Chroma sub-sampling and HDR
HDR content typically uses 4:2:0 sub-sampling, same as SDR. The reasons:
- Hardware decoder support — HDR-capable hardware decoders are 4:2:0 by default.
- Bandwidth — HDR's wider color gamut and 10-bit precision already increase bandwidth; 4:2:2 would compound that.
- Visual benefit margin — chroma sub-sampling artifacts are subtle on HDR content where the dynamic range is the dominant visual feature.
Premium broadcast HDR contribution sometimes uses 4:2:2, but consumer HDR streaming is essentially universal 4:2:0.
Operational considerations
Things that matter for chroma sub-sampling in production:
- Pix_fmt specification at every encoder stage — ffmpeg defaults can vary; specify
-pix_fmt yuv420p(oryuv420p10lefor 10-bit) explicitly to avoid surprises. - Source-to-output mismatch — encoding 4:2:2 source as 4:2:0 output is a one-way trip; the chroma precision is lost. Plan source preservation if you may need 4:2:2 later.
- Mastering-to-streaming chroma chain — masters in 4:4:4 or 4:2:2 → streaming in 4:2:0. Verify the conversion is high-quality; bad conversion shows up as visible color artifacts in streaming output.
- Browser playback edge cases — most browsers play 4:2:0 cleanly; 4:2:2/4:4:4 playback in browsers depends on codec and profile support, often falls back to software decode with quality and battery cost.
- Codec profile signaling — manifest signaling must match the actual content's chroma format. Mismatched signaling can cause player rejection.
What MpegFlow does with chroma sub-sampling
MpegFlow's FfmpegExecutor rendition stages emit 4:2:0 by default for streaming workflows. The DAG runtime treats chroma format as a per-stage parameter; the partitioner persists each rendition stage to job_stages with explicit dependency tracking; per-stage retry handles transient failures; the FFmpeg pixel-format flags select the chroma layout.

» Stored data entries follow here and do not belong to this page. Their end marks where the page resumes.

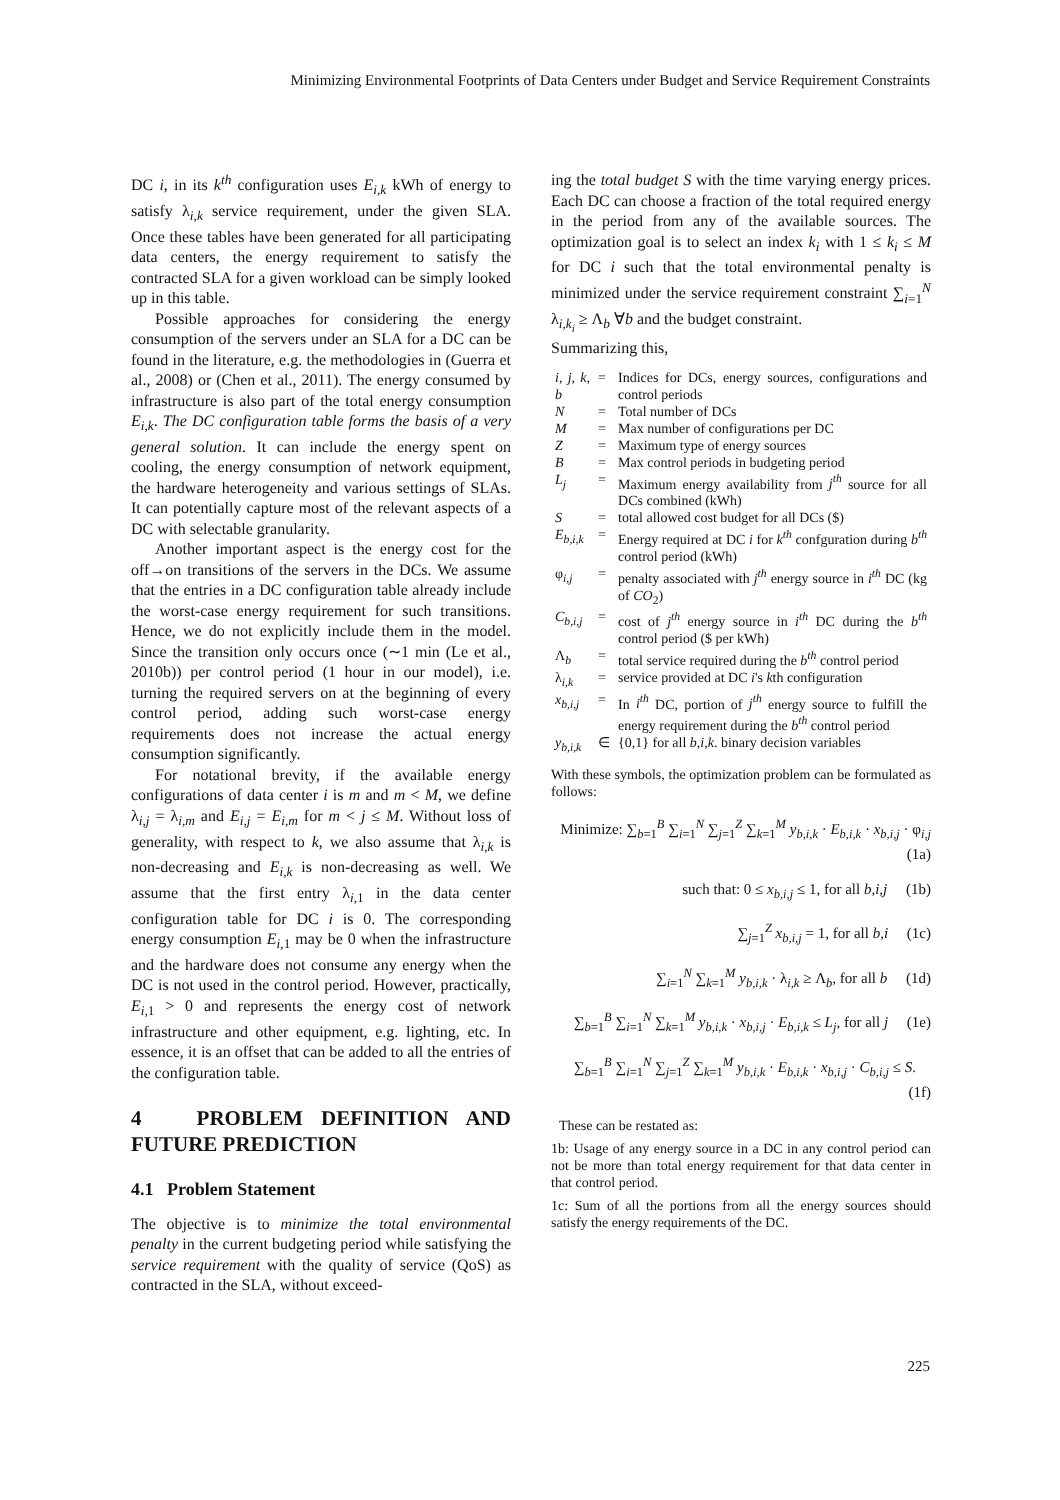Minimizing Environmental Footprints of Data Centers under Budget and Service Requirement Constraints
DC i, in its k<sup>th</sup> configuration uses E<sub>i,k</sub> kWh of energy to satisfy λ<sub>i,k</sub> service requirement, under the given SLA. Once these tables have been generated for all participating data centers, the energy requirement to satisfy the contracted SLA for a given workload can be simply looked up in this table.
Possible approaches for considering the energy consumption of the servers under an SLA for a DC can be found in the literature, e.g. the methodologies in (Guerra et al., 2008) or (Chen et al., 2011). The energy consumed by infrastructure is also part of the total energy consumption E<sub>i,k</sub>. The DC configuration table forms the basis of a very general solution. It can include the energy spent on cooling, the energy consumption of network equipment, the hardware heterogeneity and various settings of SLAs. It can potentially capture most of the relevant aspects of a DC with selectable granularity.
Another important aspect is the energy cost for the off→on transitions of the servers in the DCs. We assume that the entries in a DC configuration table already include the worst-case energy requirement for such transitions. Hence, we do not explicitly include them in the model. Since the transition only occurs once (∼1 min (Le et al., 2010b)) per control period (1 hour in our model), i.e. turning the required servers on at the beginning of every control period, adding such worst-case energy requirements does not increase the actual energy consumption significantly.
For notational brevity, if the available energy configurations of data center i is m and m < M, we define λ<sub>i,j</sub> = λ<sub>i,m</sub> and E<sub>i,j</sub> = E<sub>i,m</sub> for m < j ≤ M. Without loss of generality, with respect to k, we also assume that λ<sub>i,k</sub> is non-decreasing and E<sub>i,k</sub> is non-decreasing as well. We assume that the first entry λ<sub>i, 1</sub> in the data center configuration table for DC i is 0. The corresponding energy consumption E<sub>i, 1</sub> may be 0 when the infrastructure and the hardware does not consume any energy when the DC is not used in the control period. However, practically, E<sub>i, 1</sub> > 0 and represents the energy cost of network infrastructure and other equipment, e.g. lighting, etc. In essence, it is an offset that can be added to all the entries of the configuration table.
4 PROBLEM DEFINITION AND FUTURE PREDICTION
4.1 Problem Statement
The objective is to minimize the total environmental penalty in the current budgeting period while satisfying the service requirement with the quality of service (QoS) as contracted in the SLA, without exceed-
ing the total budget S with the time varying energy prices. Each DC can choose a fraction of the total required energy in the period from any of the available sources. The optimization goal is to select an index k<sub>i</sub> with 1 ≤ k<sub>i</sub> ≤ M for DC i such that the total environmental penalty is minimized under the service requirement constraint ∑<sub>i=1</sub><sup>N</sup> λ<sub>i,k<sub>i</sub></sub> ≥ Λ<sub>b</sub> ∀b and the budget constraint.
Summarizing this,
| i, j, k, b | = | Indices for DCs, energy sources, configurations and control periods |
| N | = | Total number of DCs |
| M | = | Max number of configurations per DC |
| Z | = | Maximum type of energy sources |
| B | = | Max control periods in budgeting period |
| L<sub>j</sub> | = | Maximum energy availability from j<sup>th</sup> source for all DCs combined (kWh) |
| S | = | total allowed cost budget for all DCs ($) |
| E<sub>b,i,k</sub> | = | Energy required at DC i for k<sup>th</sup> confguration during b<sup>th</sup> control period (kWh) |
| φ<sub>i,j</sub> | = | penalty associated with j<sup>th</sup> energy source in i<sup>th</sup> DC (kg of CO<sub>2</sub>) |
| C<sub>b,i,j</sub> | = | cost of j<sup>th</sup> energy source in i<sup>th</sup> DC during the b<sup>th</sup> control period ($ per kWh) |
| Λ<sub>b</sub> | = | total service required during the b<sup>th</sup> control period |
| λ<sub>i,k</sub> | = | service provided at DC i 's k th configuration |
| x<sub>b,i,j</sub> | = | In i<sup>th</sup> DC, portion of j<sup>th</sup> energy source to fulfill the energy requirement during the b<sup>th</sup> control period |
| y<sub>b,i,k</sub> | ∈ | {0,1} for all b,i,k . binary decision variables |
With these symbols, the optimization problem can be formulated as follows:
Minimize: ∑<sub>b=1</sub><sup>B</sup> ∑<sub>i=1</sub><sup>N</sup> ∑<sub>j=1</sub><sup>Z</sup> ∑<sub>k=1</sub><sup>M</sup> y<sub>b,i,k</sub> · E<sub>b,i,k</sub> · x<sub>b,i,j</sub> · φ<sub>i,j</sub> (1a)
such that: 0 ≤ x<sub>b,i,j</sub> ≤ 1, for all b,i,j (1b)
∑<sub>j=1</sub><sup>Z</sup> x<sub>b,i,j</sub> = 1, for all b,i (1c)
∑<sub>i=1</sub><sup>N</sup> ∑<sub>k=1</sub><sup>M</sup> y<sub>b,i,k</sub> · λ<sub>i,k</sub> ≥ Λ<sub>b</sub>, for all b (1d)
∑<sub>b=1</sub><sup>B</sup> ∑<sub>i=1</sub><sup>N</sup> ∑<sub>k=1</sub><sup>M</sup> y<sub>b,i,k</sub> · x<sub>b,i,j</sub> · E<sub>b,i,k</sub> ≤ L<sub>j</sub>, for all j (1e)
∑<sub>b=1</sub><sup>B</sup> ∑<sub>i=1</sub><sup>N</sup> ∑<sub>j=1</sub><sup>Z</sup> ∑<sub>k=1</sub><sup>M</sup> y<sub>b,i,k</sub> · E<sub>b,i,k</sub> · x<sub>b,i,j</sub> · C<sub>b,i,j</sub> ≤ S. (1f)
These can be restated as:
1b: Usage of any energy source in a DC in any control period can not be more than total energy requirement for that data center in that control period.
1c: Sum of all the portions from all the energy sources should satisfy the energy requirements of the DC.
225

For pipelines that ingest 4:4:4 or 4:2:2 source and produce 4:2:0 streaming output, an FfprobeExecutor stage characterizes the source's chroma format upstream; cross-stage data flow wires the probe output into the downstream encode stages so chroma resampling parameters derive from the real source rather than assumed defaults. Default conversion uses high-quality resampling with MPEG-2 chroma siting (the consumer-codec convention).
For workflows that produce both broadcast contribution (4:2:2) and streaming (4:2:0) outputs from the same source, parallel sibling rendition stages emit each variant from one shared upstream source; sibling cancellation propagates fatal failures so dependents don't waste compute.
The CMAF muxer at the packaging stage preserves chroma signaling (pasp and related boxes) the encoder emitted; players parse the signaling and decode appropriately.
The strict-broker security model handles chroma-format work like any pipeline payload — workers carry no ambient credentials; content access flows through short-lived presigned URLs scoped per stage; access is disposed on completion.
For customers asking about chroma format choice for their pipeline, the answer is almost always "4:2:0 for streaming, 4:2:2 for broadcast contribution, 4:4:4 if you have a specific editorial reason." The exceptions are narrow (premium screen-recording content, pixel-art animation, broadcast-grade live production where contribution is bandwidth-rich); the default is consumer streaming chroma sub-sampling.